Word-perfect captions
The captions are the part people notice first. Each word is highlighted at the exact moment it is spoken, because the timing is not guessed — it comes from the transcript. In Remotion, the current frame maps to a time, and the word whose window contains that time is the active one. The whole caption component is just a few lines:
// One word lights up exactly when it is spoken.
// The timings come straight from whisper-1's transcript.
export const Caption = ({words, frame, fps}) => {
const t = frame / fps;
const active = words.findIndex((w) => t >= w.start && t < w.end);
return (
<h1 className="caption">
{words.map((w, i) => (
<span key={i} style={{opacity: i === active ? 1 : 0.35}}>
{w.text + " "}
</span>
))}
</h1>
);
};That is the entire trick: the transcript carries start and end for every word, Remotion gives you the current frame, and you light up whichever word owns the moment. No keyframing, no drift.
Scenes that illustrate the script
The default look is animated SVG scenes drawn from the script itself — not stock footage. The agent reads the lines and authors visuals that actually illustrate them, then times the cuts to the pauses in the voice so the video breathes with the narration. If you have your own images or clips, it uses those instead.
Sized per platform, rendered with Remotion
Platform choice drives the dimensions and the ideal length: 1080×1920 for TikTok, Reels and Shorts, 1920×1080 for long-form YouTube, 1080×1350 for an Instagram feed post. The render is a single command, and the output length is dictated by the voice, not a guess.
/video a 30-second TikTok about my new app
# the agent then, on its own:
# 1. writes a script sized to ~150 words per minute
# 2. gpt-4o-mini-tts -> public/voice.mp3 (natural narration)
# 3. whisper-1 -> public/captions.json (word-level timing)
# 4. scaffolds a Remotion (React) project
# 5. authors animated scenes that illustrate the script
# 6. remotion render -> out/video.mp4 (length matches the voice)
# 7. writes social-copy.md (title, caption, hashtags)Try it yourself
It is open source. In Claude Code you can install it as a plugin in two lines; with any other agent, download the zip and drop it into your skills folder. Either way, set an OpenAI key and /video is available everywhere.

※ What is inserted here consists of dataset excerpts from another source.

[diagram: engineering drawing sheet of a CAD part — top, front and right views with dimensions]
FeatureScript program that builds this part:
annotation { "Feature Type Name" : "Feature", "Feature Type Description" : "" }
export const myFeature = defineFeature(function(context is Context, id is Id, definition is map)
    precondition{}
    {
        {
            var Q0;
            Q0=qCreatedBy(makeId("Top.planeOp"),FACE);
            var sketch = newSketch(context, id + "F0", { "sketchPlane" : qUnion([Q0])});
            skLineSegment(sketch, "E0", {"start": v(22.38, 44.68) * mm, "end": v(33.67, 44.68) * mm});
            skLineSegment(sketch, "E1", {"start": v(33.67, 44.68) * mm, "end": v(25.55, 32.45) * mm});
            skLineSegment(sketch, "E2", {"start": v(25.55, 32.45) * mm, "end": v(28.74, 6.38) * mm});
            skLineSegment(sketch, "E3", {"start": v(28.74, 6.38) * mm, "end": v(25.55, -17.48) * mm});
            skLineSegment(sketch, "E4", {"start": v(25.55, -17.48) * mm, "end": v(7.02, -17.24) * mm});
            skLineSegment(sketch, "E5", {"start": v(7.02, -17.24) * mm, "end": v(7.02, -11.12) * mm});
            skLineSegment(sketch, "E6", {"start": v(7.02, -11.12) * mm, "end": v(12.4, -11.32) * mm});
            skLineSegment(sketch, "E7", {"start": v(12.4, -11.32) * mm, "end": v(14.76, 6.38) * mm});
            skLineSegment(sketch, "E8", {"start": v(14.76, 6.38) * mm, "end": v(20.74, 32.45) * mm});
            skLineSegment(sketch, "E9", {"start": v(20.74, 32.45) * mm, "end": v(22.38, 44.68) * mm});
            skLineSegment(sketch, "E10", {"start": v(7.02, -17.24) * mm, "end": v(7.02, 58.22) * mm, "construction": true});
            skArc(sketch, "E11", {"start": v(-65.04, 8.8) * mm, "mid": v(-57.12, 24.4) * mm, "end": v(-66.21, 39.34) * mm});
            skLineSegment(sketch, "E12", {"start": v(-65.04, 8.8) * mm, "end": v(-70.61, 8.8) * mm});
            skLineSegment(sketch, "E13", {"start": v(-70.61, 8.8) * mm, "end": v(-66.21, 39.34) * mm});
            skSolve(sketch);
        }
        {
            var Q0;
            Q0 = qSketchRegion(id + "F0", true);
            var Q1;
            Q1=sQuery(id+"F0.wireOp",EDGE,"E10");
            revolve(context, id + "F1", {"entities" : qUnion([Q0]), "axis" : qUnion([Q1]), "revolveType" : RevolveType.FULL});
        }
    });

# Claude Code — install as a plugin
/plugin marketplace add jumpino27/Video-Skill-Remotion
/plugin install video@video-skill-remotionThe dedicated page has the demo video, the full instructions, the download and the repository.
Open the video skillView on GitHubThe voice sets the length, the transcript sets the timing, the script sets the visuals. Automate the seams and a prompt becomes a video.
This is the kind of thing I build: take a workflow that is ten manual steps, find the one signal that drives the rest — here, the voice — and let an agent run the whole chain from it. One prompt in, a finished, captioned, on-brand video out.